While an example, in which the top portions of metal tape 27 that are formed into a U-shape are tapered, is illustrated in FIGS. 5A and 5B, the shape of the top portions of metal tape 27 is not limited to the U-shape. The top portions of metal tape 27 may have any other shape provided that the height of the upright surfaces forming the U-shape is minimized at the position closest to the opening of case 26 and provided that the height of the upright surfaces forming the U-shape is maximized at the position remotest from the opening. For example, the same advantages as those of the present embodiment can also be obtained in a case where the top portions of metal tape 27 have an inverse circular-arc shape such as shown in FIG. 6. Also, the same advantages as those of the first exemplary embodiment can be obtained in a case where the top portions of metal tape 27 are stepped as shown in FIG. 7, although no improvement in reliability of the welding operation can be expected.

While the invention has been particularly shown and described with reference to exemplary embodiments thereof, the invention is not limited to these embodiments.

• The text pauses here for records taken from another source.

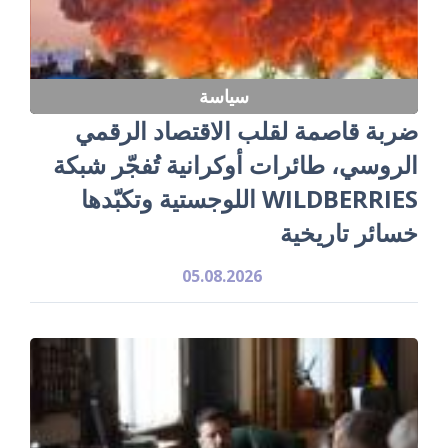
سياسة
ضربة قاصمة لقلب الاقتصاد الرقمي
الروسي، طائرات أوكرانية تُفجّر شبكة
WILDBERRIES اللوجستية وتكبّدها
خسائر تاريخية
05.08.2026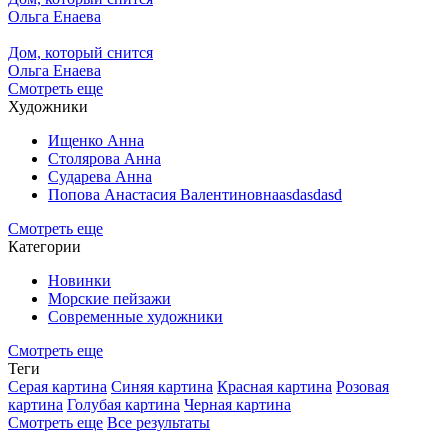
Ольга Енаева
Дом, который снится
Ольга Енаева
Смотреть еще
Художники
Ищенко Анна
Столярова Анна
Сударева Анна
Попова Анастасия Валентиновнаasdasdasd
Смотреть еще
Категории
Новинки
Морские пейзажи
Современные художники
Смотреть еще
Теги
Серая картина
Синяя картина
Красная картина
Розовая
картина
Голубая картина
Черная картина
Смотреть еще
Все результаты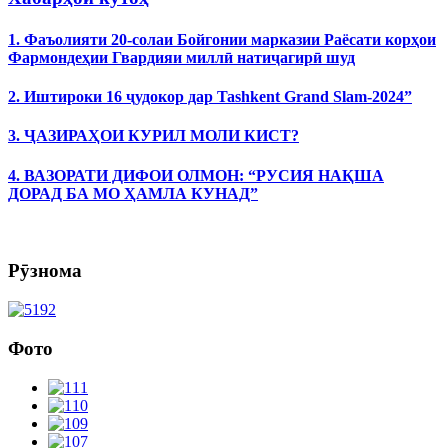
1. Фаъолияти 20-солаи Бойгонии марказии Раёсати корҳои
Фармондеҳии Гвардияи миллӣ натиҷагирӣ шуд
2. Иштироки 16 ҷудокор дар Tashkent Grand Slam-2024”
3. ҶАЗИРАҲОИ КУРИЛ МОЛИ КИСТ?
4. ВАЗОРАТИ ДИФОИ ОЛМОН: “РУСИЯ НАҚША
ДОРАД БА МО ҲАМЛА КУНАД”
Рӯзнома
Фото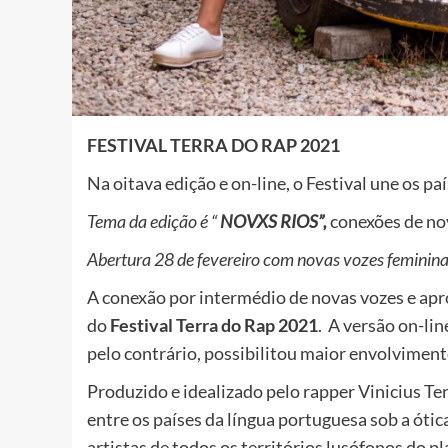
FESTIVAL TERRA DO RAP 2021
Na oitava edição e on-line, o Festival une os p
Tema da edição é “
NOVXS RIOS”,
conexões de no
Abertura 28 de fevereiro com novas vozes femininas
A conexão por intermédio de novas vozes e apr
do
Festival Terra do Rap 2021
. A versão on-lin
pelo contrário, possibilitou maior envolviment
Produzido e idealizado pelo rapper Vinicius Ter
entre os países da língua portuguesa sob a óti
artistas de todos os territórios lusófonos do pl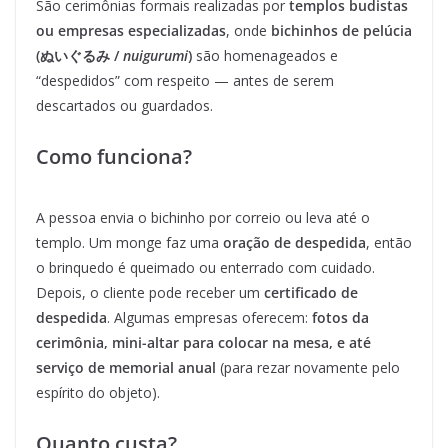
São cerimônias formais realizadas por
templos budistas
ou empresas especializadas
, onde
bichinhos de pelúcia
(ぬいぐるみ /
nuigurumi
)
são homenageados e
“despedidos” com respeito — antes de serem
descartados ou guardados.
Como funciona?
A pessoa envia o bichinho por correio ou leva até o
templo. Um monge faz uma
oração de despedida
, então
o brinquedo é queimado ou enterrado com cuidado.
Depois, o cliente pode receber um
certificado de
despedida
. Algumas empresas oferecem:
fotos da
cerimônia, mini-altar para colocar na mesa, e até
serviço de memorial anual
(para rezar novamente pelo
espírito do objeto).
Quanto custa?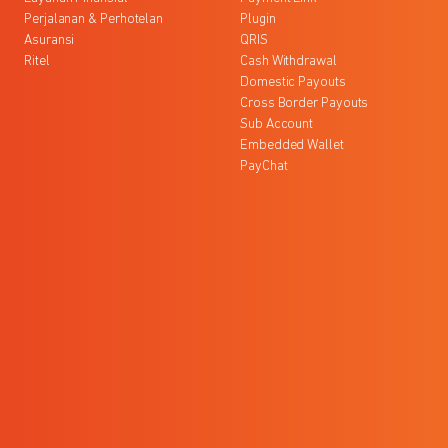
Perjalanan & Perhotelan
Plugin
Asuransi
QRIS
Ritel
Cash Withdrawal
Domestic Payouts
Cross Border Payouts
Sub Account
Embedded Wallet
PayChat
l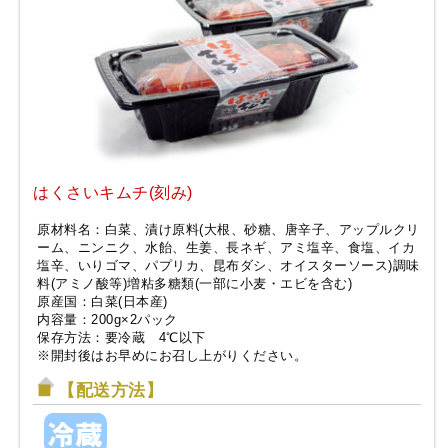
はくさいキムチ(刻み)
原材料名：白菜、漬け原料(大根、砂糖、唐辛子、アップルクリ
ーム、ニンニク、水飴、生姜、長ネギ、アミ塩辛、食塩、イカ
塩辛、いりゴマ、パプリカ、昆布ダシ、オイスターソース)調味
料(アミノ酸等)増粘多糖類(一部に小麦・エビを含む)
原産国：白菜(日本産)
内容量：200g×2パック
保存方法：要冷蔵 4℃以下
※開封後はお早めにお召し上がりください。
【配送方法】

It will be understood by those ordinarily skilled in the art that various changes in form and details may be made therein without departing from the spirit and scope of the present invention as defined by the claims.

Claims

1. A traveling wave tube comprising:

a helix;

a U-shaped metal tape having its bottom portion attached to an end portion of said helix;

a coaxial inner conductor for input or output of a high frequency signal to or from said helix, said coaxial inner conductor being fixed in such a position that its end portion is interposed between upright surfaces of said metal tape.

2. The traveling wave tube according to claim 1, further comprising a tubular case in which the helix is supported and fixed, wherein said metal tape is joined to the end portion of said helix while being oriented so that its U-shape can be seen from an opening of the case.

3. The traveling wave tube according to claim 2, wherein said metal tape is welded to the coaxial inner conductor at said metal tape's two side end portions closest to the opening of case in the two upright surfaces of said metal tape between which said coaxial inner conductor is interposed.

4. The traveling wave tube according to claim 2, wherein top portions of said metal tape are formed so that the height of the upright surfaces is minimized at the position closest to the opening of the case and is maximized at the position remotest from the opening, and said metal tape is welded to said coaxial inner conductor at the top portion.

5. The traveling wave tube according to claim 4, wherein the top portions of said metal tape are tapered.

6. The traveling wave tube according to claim 4, wherein the top portions of said metal tape have an inverse circular-arc shape.

7. The traveling wave tube according to claim 4, wherein the top portions of said metal tape are stepped.